Please count the lines of the data that contain "МКАД" and state only the total.

Items from a dataset -

--- --- ---

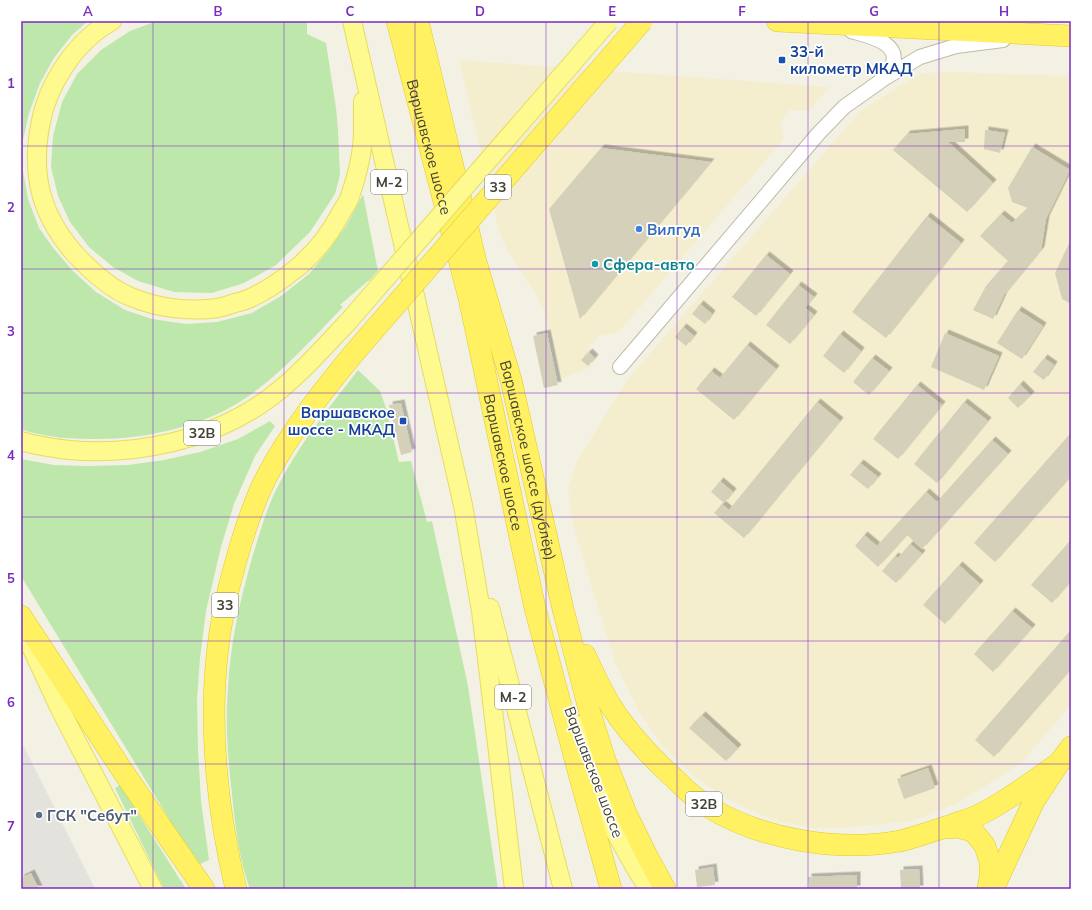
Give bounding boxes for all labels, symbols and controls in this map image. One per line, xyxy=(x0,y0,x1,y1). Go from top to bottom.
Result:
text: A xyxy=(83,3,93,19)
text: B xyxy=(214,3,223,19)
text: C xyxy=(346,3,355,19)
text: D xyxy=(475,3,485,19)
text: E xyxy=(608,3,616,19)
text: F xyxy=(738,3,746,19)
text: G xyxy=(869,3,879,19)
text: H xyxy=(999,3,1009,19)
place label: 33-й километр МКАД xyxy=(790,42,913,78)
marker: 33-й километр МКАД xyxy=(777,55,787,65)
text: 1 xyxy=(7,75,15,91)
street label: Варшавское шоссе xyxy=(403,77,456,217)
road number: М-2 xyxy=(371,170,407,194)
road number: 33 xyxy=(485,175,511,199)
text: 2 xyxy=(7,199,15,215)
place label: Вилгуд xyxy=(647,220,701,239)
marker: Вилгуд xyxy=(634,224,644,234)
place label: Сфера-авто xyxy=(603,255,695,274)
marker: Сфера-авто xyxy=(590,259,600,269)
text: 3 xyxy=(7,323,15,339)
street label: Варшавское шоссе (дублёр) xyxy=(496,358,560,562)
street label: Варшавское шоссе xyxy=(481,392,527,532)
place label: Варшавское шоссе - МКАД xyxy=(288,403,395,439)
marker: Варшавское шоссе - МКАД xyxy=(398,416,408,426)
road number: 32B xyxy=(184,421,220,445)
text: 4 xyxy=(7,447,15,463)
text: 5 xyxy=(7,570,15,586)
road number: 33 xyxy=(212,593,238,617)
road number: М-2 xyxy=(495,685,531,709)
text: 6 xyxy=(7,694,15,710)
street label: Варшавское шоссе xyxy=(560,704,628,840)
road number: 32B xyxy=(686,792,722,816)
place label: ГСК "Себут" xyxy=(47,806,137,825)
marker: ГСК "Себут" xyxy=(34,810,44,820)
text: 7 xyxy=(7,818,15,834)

--- --- ---

The answer -
4